Material to process:
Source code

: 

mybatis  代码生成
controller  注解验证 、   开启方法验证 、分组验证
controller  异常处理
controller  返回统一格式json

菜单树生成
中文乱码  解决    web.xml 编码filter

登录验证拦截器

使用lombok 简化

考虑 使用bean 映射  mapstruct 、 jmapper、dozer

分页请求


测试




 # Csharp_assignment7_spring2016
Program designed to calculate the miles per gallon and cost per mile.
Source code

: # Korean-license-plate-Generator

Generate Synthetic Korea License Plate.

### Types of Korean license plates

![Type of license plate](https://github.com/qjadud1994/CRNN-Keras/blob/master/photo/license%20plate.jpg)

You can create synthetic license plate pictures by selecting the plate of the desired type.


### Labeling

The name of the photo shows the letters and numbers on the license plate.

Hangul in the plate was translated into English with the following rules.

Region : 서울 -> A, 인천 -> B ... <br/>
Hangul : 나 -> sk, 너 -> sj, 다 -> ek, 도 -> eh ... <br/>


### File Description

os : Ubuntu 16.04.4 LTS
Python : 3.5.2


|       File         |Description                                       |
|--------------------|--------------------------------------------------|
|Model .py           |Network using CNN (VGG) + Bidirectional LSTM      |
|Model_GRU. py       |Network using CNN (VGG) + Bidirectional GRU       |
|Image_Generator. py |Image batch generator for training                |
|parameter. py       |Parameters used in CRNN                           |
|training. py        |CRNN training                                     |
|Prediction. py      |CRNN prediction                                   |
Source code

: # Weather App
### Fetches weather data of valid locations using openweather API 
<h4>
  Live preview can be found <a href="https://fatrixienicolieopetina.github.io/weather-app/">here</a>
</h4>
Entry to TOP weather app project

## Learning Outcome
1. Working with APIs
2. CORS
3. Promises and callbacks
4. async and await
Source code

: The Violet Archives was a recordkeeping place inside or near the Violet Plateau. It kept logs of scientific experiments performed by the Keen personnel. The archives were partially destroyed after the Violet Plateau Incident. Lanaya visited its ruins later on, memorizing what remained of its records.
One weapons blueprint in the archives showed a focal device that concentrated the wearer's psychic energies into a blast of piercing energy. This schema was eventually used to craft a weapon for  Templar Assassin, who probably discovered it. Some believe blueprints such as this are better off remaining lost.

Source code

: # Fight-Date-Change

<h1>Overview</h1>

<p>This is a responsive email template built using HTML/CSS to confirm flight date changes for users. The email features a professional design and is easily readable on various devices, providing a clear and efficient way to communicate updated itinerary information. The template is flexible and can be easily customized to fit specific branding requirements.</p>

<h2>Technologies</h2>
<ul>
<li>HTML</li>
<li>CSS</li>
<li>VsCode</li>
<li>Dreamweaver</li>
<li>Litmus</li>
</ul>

==

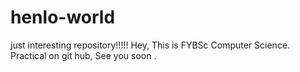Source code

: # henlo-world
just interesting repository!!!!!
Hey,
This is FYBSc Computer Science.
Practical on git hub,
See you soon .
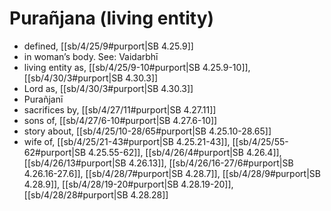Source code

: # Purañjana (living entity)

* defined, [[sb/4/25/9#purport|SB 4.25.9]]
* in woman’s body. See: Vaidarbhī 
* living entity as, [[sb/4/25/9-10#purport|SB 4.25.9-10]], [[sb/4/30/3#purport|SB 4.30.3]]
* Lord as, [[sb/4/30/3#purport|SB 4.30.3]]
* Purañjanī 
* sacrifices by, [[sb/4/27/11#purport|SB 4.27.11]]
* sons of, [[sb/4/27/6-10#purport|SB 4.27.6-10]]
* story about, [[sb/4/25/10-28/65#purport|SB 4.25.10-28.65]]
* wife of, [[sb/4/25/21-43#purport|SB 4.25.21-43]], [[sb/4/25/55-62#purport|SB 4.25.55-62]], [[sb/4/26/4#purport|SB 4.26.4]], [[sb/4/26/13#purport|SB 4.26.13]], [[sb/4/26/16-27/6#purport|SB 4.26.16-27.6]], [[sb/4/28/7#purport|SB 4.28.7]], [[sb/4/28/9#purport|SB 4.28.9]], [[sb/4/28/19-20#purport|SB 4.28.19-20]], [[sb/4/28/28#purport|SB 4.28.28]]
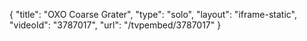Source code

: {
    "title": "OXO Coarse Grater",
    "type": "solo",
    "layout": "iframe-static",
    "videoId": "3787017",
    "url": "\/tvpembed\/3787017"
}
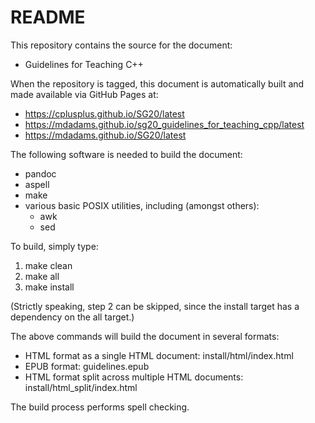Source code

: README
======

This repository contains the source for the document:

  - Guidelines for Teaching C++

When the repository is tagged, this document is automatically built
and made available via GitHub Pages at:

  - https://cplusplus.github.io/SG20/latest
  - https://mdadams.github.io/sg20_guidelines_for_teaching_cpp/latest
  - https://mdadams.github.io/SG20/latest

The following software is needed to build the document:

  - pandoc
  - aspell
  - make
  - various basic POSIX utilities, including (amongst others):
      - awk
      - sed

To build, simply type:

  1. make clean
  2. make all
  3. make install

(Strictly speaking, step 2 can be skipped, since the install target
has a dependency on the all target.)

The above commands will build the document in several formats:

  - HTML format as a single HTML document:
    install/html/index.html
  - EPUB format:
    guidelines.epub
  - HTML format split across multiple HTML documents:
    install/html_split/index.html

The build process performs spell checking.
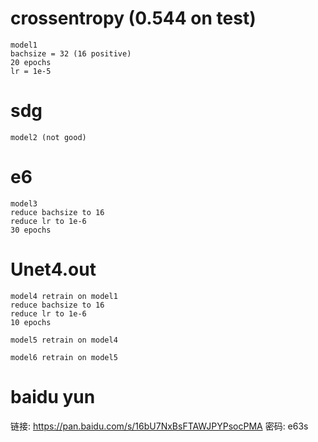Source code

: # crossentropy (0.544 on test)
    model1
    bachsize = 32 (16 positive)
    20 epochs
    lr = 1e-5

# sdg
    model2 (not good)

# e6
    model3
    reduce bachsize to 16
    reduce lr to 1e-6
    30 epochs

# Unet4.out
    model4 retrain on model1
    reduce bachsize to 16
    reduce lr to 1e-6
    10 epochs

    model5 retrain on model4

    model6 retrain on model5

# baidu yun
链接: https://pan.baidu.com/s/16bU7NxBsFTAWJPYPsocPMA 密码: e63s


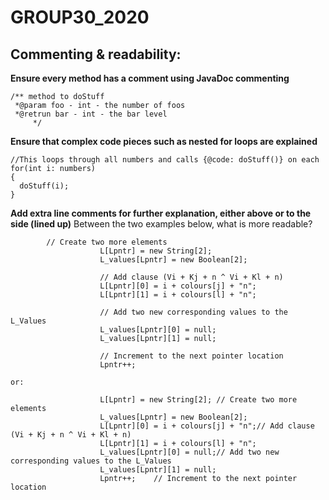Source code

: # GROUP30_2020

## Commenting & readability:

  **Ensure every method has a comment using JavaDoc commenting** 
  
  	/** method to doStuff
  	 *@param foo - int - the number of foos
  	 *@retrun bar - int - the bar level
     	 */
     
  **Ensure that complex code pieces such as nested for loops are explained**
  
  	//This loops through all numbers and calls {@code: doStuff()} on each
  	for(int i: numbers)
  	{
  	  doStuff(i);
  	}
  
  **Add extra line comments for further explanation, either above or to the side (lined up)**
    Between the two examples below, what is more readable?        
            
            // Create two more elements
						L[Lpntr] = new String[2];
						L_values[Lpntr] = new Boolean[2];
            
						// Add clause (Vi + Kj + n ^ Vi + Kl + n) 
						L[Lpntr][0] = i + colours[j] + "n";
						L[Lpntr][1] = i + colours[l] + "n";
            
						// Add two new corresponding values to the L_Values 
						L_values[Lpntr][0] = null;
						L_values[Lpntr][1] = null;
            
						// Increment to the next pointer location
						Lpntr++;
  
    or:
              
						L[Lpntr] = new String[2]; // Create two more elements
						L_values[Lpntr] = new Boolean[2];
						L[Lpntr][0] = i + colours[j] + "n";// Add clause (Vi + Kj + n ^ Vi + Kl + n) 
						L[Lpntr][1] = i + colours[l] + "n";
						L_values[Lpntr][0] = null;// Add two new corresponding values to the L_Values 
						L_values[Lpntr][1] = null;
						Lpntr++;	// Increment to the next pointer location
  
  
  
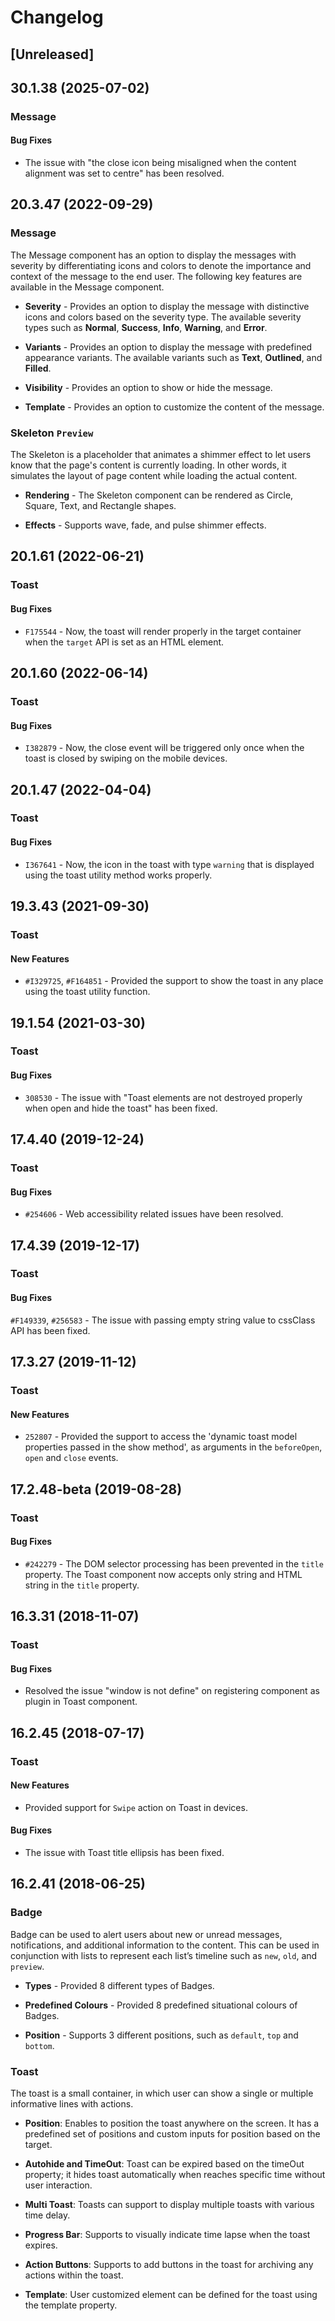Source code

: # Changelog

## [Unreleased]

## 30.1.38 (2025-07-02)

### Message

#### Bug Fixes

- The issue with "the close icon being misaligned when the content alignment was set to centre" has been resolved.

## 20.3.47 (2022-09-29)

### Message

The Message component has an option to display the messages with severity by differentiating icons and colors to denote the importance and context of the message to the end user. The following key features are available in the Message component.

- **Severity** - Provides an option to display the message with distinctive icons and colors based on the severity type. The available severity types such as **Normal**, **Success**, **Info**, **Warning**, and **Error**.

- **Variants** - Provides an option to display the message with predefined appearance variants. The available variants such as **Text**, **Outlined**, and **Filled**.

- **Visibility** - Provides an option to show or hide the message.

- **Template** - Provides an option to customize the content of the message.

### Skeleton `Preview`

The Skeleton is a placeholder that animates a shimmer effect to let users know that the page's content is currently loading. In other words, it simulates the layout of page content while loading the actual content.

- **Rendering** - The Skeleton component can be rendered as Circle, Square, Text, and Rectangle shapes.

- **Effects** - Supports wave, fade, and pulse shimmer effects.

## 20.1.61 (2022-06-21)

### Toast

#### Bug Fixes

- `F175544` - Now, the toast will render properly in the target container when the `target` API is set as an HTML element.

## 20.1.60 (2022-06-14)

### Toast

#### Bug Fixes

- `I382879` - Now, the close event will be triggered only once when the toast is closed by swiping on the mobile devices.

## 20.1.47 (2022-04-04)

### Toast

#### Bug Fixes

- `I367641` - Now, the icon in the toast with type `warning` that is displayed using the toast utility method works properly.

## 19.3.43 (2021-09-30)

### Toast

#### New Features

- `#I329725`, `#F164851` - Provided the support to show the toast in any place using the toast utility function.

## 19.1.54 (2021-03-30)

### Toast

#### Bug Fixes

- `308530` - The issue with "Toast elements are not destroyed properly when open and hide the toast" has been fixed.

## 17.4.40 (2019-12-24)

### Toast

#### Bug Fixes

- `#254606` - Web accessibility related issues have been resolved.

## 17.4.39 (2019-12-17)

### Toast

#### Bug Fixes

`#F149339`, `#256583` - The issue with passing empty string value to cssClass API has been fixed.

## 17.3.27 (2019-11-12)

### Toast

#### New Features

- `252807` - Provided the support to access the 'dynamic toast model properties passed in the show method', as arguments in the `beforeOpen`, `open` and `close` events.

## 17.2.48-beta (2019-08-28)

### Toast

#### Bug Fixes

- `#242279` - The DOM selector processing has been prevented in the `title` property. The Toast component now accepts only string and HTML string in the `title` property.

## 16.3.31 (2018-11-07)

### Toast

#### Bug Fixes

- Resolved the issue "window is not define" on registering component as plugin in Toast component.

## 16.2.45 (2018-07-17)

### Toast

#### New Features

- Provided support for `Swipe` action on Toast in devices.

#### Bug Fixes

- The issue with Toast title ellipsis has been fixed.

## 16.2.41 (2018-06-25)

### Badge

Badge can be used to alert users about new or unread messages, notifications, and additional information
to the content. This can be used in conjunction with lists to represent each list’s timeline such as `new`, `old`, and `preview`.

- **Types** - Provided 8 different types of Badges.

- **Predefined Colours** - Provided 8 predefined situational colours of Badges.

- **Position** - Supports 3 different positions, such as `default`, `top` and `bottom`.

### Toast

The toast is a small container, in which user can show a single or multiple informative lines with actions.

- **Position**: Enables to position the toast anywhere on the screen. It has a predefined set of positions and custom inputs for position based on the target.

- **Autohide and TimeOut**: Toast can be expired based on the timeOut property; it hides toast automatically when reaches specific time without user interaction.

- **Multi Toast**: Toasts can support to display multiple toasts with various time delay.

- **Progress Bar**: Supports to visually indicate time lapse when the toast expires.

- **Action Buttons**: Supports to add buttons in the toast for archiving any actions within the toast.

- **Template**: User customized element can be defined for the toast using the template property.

---

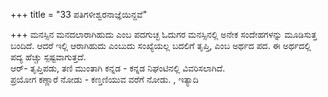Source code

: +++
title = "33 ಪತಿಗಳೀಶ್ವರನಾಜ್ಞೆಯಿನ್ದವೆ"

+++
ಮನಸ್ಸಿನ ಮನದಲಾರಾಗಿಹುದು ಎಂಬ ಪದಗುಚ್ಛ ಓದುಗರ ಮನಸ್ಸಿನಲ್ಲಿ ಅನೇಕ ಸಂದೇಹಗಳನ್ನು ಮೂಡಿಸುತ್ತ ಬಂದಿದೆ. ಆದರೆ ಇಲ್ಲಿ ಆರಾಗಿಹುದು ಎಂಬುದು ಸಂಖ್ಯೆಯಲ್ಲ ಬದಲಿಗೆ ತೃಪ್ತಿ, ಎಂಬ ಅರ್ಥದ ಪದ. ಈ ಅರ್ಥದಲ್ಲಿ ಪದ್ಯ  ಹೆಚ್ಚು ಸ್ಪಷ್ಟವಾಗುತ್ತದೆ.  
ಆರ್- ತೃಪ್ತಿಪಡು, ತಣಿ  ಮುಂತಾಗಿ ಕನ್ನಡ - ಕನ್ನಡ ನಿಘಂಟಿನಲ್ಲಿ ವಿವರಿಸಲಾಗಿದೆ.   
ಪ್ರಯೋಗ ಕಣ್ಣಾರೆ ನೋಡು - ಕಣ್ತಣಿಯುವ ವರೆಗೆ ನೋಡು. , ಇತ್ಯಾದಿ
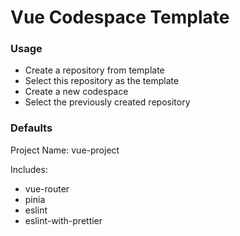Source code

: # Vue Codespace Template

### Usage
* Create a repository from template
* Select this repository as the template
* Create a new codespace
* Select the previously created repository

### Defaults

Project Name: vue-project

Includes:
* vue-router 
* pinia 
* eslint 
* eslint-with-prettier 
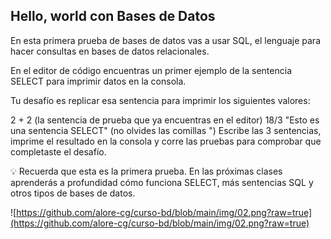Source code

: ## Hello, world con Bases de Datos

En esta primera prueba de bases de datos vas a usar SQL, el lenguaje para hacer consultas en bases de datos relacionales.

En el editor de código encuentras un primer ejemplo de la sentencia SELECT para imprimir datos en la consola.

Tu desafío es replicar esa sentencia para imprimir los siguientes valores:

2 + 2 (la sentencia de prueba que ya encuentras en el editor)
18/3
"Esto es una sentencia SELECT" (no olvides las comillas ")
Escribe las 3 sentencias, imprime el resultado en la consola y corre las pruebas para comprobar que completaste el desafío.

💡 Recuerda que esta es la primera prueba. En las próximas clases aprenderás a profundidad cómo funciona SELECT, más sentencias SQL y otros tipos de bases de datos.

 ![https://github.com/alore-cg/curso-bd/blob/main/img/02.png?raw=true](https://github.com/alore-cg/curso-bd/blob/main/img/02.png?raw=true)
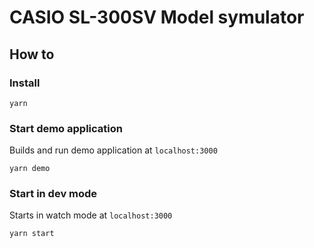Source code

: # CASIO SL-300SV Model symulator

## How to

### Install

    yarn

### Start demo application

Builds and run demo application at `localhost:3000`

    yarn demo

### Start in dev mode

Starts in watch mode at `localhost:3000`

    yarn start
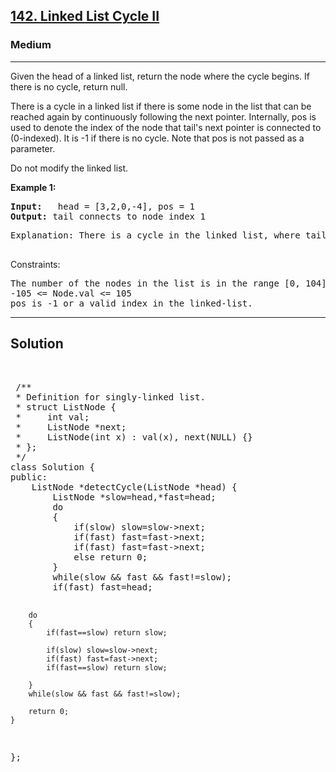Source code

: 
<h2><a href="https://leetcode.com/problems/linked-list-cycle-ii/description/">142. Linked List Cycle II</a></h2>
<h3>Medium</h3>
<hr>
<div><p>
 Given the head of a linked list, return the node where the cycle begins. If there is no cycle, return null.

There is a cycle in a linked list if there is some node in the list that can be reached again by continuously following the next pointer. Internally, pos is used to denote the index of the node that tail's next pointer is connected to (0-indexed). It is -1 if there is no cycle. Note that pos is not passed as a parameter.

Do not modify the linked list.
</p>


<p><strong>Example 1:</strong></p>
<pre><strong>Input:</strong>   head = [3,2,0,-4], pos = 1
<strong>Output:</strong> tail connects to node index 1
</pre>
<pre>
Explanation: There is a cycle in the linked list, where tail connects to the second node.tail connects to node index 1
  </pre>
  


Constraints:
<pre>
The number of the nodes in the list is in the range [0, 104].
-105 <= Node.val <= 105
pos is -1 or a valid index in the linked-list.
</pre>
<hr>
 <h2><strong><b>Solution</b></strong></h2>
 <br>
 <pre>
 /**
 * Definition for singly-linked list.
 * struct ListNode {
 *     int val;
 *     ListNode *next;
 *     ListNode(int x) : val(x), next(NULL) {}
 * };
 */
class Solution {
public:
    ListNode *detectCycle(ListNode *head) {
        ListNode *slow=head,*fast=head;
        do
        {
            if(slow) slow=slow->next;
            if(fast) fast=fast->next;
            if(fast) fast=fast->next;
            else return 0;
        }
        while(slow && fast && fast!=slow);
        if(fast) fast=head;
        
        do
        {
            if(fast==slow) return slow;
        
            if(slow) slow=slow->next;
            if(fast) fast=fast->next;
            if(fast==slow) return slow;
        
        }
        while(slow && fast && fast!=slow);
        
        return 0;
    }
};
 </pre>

The task: In the entries above, reproduce word for word the lines from the one containing "### Defaults" up to and including the one containing "bases de datos.". Omit the pictures from your answer.

Result for this task:
### Defaults

Project Name: vue-project

Includes:
* vue-router 
* pinia 
* eslint 
* eslint-with-prettier 
Source code

: ## Hello, world con Bases de Datos

En esta primera prueba de bases de datos vas a usar SQL, el lenguaje para hacer consultas en bases de datos relacionales.

En el editor de código encuentras un primer ejemplo de la sentencia SELECT para imprimir datos en la consola.

Tu desafío es replicar esa sentencia para imprimir los siguientes valores:

2 + 2 (la sentencia de prueba que ya encuentras en el editor)
18/3
"Esto es una sentencia SELECT" (no olvides las comillas ")
Escribe las 3 sentencias, imprime el resultado en la consola y corre las pruebas para comprobar que completaste el desafío.

💡 Recuerda que esta es la primera prueba. En las próximas clases aprenderás a profundidad cómo funciona SELECT, más sentencias SQL y otros tipos de bases de datos.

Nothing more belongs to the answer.